En 2016 , à ce jour, douze projets ont été financés par la Mildeca, dont le plus important est le suivi épidémiologique d'une cohorte d'usagers de drogues , engagé en 2015 par l'Inserm et qui a vocation à se poursuivre sur plusieurs années (280 000 euros). Une expertise collective a également été commandée à ce même organisme sur la réduction des dommages liés à l'alcool, afin d'identifier des stratégies de prévention et d'accompagnement. Les moyens sont stables par rapport à 2015, à hauteur de 812 000 euros , auxquels viennent s'ajouter 58 000 euros issus du fonds de concours . Pour 2017 en revanche, la diminution du budget de la Mildeca aura nécessairement un impact sur sa capacité à appuyer la recherche, et elle ne devrait plus disposer que de 700 000 euros ( -13,8 % ), hors fonds de concours, pour le faire.
La recherche est également financée par le ministère de l'éducation nationale, de l'enseignement supérieur et de la recherche à travers le programme 172 « Recherches scientifiques et technologiques pluridisciplinaires » de la mission « Recherche et enseignement supérieur ». Comme le fait ressortir le document de politique transversale (DPT) relatif à la lutte contre les drogues et les conduites addictives, annexé au présent projet de loi de finances, ce sont environ 17 millions d'euros qui ont été répartis à ce titre, en 2015 comme en 2016, aux principaux organismes de recherche publics . Le premier bénéficiaire en est l'Inserm , avec 11,5 millions d'euros . Ces montants sont toutefois en baisse de 13,7 % par rapport à 2014 . Surtout, les crédits consommés en 2015 (16,86 millions d'euros) s'avèrent inférieurs de 8,9 % aux crédits qu'il était prévu d'allouer à cette politique selon le DPT annexé au projet de loi de finances pour 2016. Ces derniers chiffres démontrent le caractère limité des efforts réalisés en faveur de la recherche , qui comme l'ensemble de l'action interministérielle de lutte contre les drogues et les conduites addictives pâtit de la diminution de ses moyens .
* 34 Les jeunes, les femmes enceintes et les publics précaires.

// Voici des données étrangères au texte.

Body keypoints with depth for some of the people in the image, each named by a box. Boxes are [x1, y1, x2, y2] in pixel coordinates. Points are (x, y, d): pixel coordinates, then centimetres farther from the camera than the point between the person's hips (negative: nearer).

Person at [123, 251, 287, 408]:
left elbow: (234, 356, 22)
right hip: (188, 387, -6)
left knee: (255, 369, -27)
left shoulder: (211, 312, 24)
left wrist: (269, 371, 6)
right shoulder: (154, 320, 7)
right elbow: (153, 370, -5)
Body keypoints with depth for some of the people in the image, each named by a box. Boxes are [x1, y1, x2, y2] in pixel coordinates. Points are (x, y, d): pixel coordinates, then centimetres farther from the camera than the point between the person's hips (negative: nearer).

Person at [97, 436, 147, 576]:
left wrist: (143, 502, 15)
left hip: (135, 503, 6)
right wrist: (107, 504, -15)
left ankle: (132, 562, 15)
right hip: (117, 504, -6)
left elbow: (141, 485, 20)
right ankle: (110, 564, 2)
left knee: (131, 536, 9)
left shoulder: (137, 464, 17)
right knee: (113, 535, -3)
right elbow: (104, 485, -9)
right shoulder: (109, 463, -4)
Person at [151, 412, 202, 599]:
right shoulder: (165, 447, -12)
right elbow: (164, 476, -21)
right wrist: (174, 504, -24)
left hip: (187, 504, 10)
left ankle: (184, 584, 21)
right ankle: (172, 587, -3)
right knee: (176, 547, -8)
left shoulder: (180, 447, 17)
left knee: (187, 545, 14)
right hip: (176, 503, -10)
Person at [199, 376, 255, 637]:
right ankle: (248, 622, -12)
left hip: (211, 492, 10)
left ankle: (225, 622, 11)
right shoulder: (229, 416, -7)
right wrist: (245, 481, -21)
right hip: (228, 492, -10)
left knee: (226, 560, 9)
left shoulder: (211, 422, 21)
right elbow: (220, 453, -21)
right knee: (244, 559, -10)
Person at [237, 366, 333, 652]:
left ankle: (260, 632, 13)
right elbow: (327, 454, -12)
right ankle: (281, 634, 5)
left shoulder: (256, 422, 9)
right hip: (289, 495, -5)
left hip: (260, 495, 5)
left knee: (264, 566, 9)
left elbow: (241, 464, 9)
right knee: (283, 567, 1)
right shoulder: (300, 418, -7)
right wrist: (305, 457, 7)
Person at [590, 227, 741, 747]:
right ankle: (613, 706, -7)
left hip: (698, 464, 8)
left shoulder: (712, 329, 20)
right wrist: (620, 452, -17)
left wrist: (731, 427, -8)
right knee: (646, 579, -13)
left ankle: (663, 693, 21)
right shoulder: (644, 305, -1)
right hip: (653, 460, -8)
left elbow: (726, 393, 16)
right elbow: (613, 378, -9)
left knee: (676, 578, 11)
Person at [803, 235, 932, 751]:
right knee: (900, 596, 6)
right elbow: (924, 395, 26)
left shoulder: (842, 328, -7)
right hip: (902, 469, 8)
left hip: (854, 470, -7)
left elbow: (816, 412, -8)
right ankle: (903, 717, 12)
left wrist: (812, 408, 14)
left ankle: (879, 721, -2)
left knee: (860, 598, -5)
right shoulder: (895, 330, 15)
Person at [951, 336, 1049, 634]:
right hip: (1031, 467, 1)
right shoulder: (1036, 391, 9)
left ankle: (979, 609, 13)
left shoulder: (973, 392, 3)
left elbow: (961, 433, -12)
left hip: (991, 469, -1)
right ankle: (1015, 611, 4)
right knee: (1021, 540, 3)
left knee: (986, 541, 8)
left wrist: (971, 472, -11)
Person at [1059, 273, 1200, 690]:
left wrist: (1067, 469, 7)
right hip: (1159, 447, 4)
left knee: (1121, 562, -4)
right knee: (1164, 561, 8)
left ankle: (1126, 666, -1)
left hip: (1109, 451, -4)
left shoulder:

* 35 Intégré depuis dans l'agence nationale de santé publique.
* 36 Estime de soi, résistance à la pression des pairs, etc.
* 37 Enedis, SNCF, Auchan, Orange, etc.
* 38 Cour des Comptes, Les politiques de lutte contre les consommations nocives d'alcool, 13 juin 2016.
* 39 Ibid., p. 117.
* 40 Loi n° 2016-41 du 26 janvier 2016 de modernisation de notre système de santé, art. 27.